Article 22 the par value of the shares issued by the company shall be indicated in RMB.

Article 23 the shares issued by the company shall be centrally deposited in the Shanghai Branch of China Securities Depository and Clearing Corporation.

Article 24 the total number of ordinary shares approved to be issued for the first time by the company is 537 million, and 387 million shares are issued to the promoters at the time of establishment, accounting for 72.07% of the total number of ordinary shares issued by the company.

Article 25 the total number of shares of the company is 8904397728, and the capital structure is 8904397728 ordinary shares.

Article 26 the company or its subsidiaries (including its subsidiaries) shall not provide any assistance to those who purchase or intend to purchase shares of the company in the form of gifts, advances, guarantees, compensation or loans.

Section II increase, decrease and repurchase of shares

Article 27 according to the needs of operation and development, and in accordance with the provisions of laws and regulations, the company may increase its capital in the following ways through resolutions made by the general meeting of shareholders:

(I) issue shares to the public;

(II) non public offering of shares

(III) placing shares to existing shareholders;

(IV) distribute bonus shares to existing shareholders;

(V) increase the share capital with the accumulation fund;

(VI) other methods prescribed by laws, administrative regulations and approved by the competent securities authority under the State Council.

Article 28 according to the provisions of the articles of association, the company may reduce its registered capital.
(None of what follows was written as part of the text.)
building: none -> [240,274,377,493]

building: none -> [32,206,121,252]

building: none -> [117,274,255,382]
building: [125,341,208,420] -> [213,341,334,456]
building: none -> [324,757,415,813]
The reduction of the registered capital of the company shall be handled in accordance with the company law, other relevant provisions and the procedures stipulated in the articles of association.

Article 29 the company may purchase its shares in accordance with laws, administrative regulations, departmental rules and the articles of association under the following circumstances:

(I) reduce the registered capital of the company;

(II) merger with other companies holding shares of the company;

(III) use shares for employee stock ownership plan or equity incentive;

(IV) the shareholders request the company to purchase their shares because they disagree with the resolution on merger and division of the company made by the general meeting of shareholders;

(V) converting shares into convertible corporate bonds issued by listed companies;

(VI) it is necessary for a listed company to safeguard the company’s value and shareholders’ rights and interests.
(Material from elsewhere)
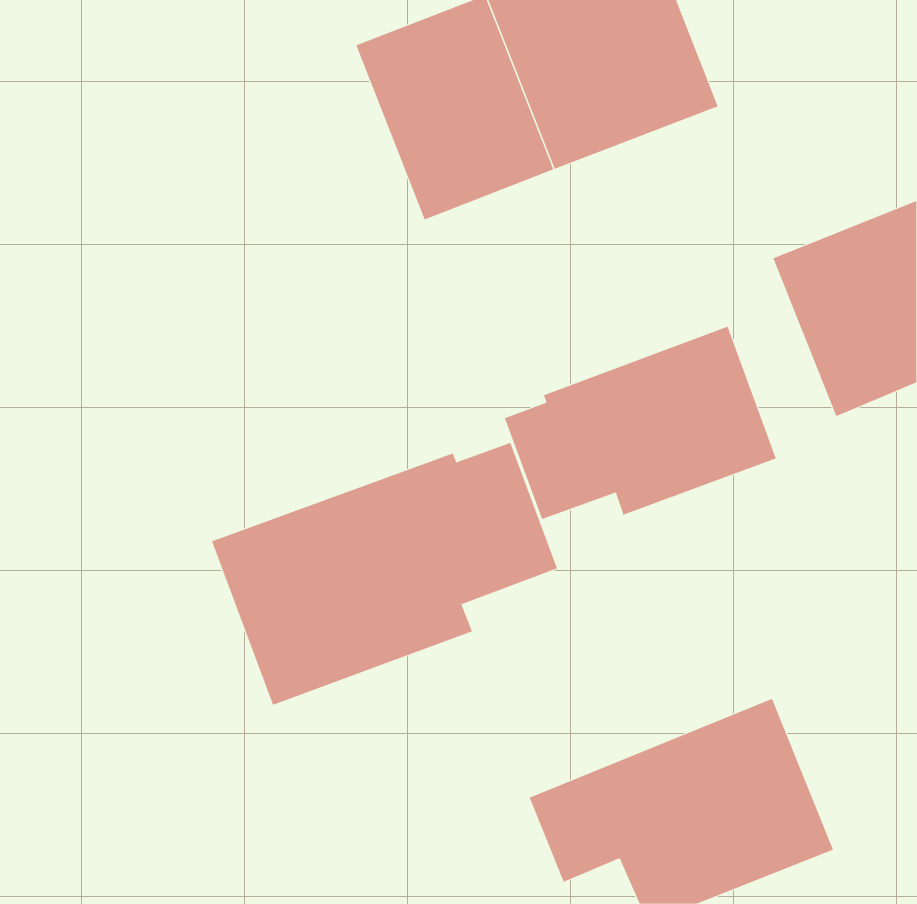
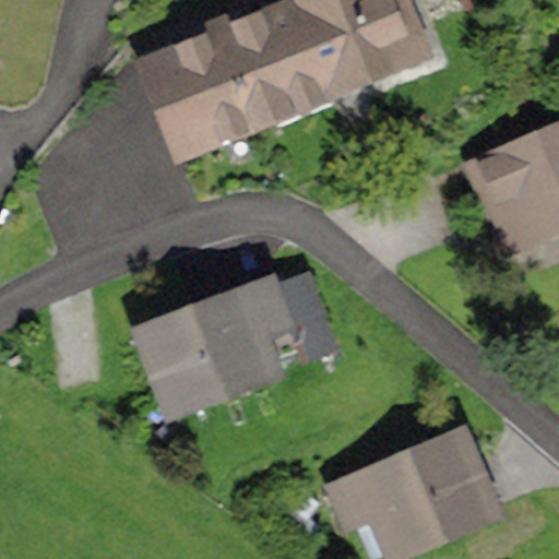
building: none -> [134,27,257,165]
building: [504,326,776,520] -> none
Except for the above circumstances, the company shall not acquire the shares of the company.

Article 30 the company may purchase its own shares through public centralized trading, or other methods approved by laws and regulations and the CSRC.

Where the company acquires its shares due to the circumstances specified in items (III), (V) and (VI) of paragraph 1 of Article 29 of the articles of association, it shall be conducted through public centralized trading.

Article 31 Where the company purchases its shares due to the circumstances specified in items (I) and (II) of paragraph 1 of Article 29 of the articles of association, it shall be subject to the resolution of the general meeting of shareholders; If the company purchases its shares under the circumstances specified in items (III), (V) and (VI) of paragraph 1 of Article 29 of the articles of association, it may adopt a resolution at the meeting of the board of directors attended by more than two-thirds of the directors in accordance with the provisions of the articles of association or the authorization of the general meeting of shareholders.

After the company purchases the shares of the company in accordance with paragraph 1 of Article 29 of the articles of association, if it belongs to the situation in Item (I), it shall be cancelled within 10 days from the date of acquisition; In the case of items (II) and (IV), it shall be transferred or cancelled within 6 months; In the case of items (III), (V) and (VI), the total number of shares held by the company shall not exceed 10% of the total issued shares of the company, and shall be transferred or cancelled within 3 years.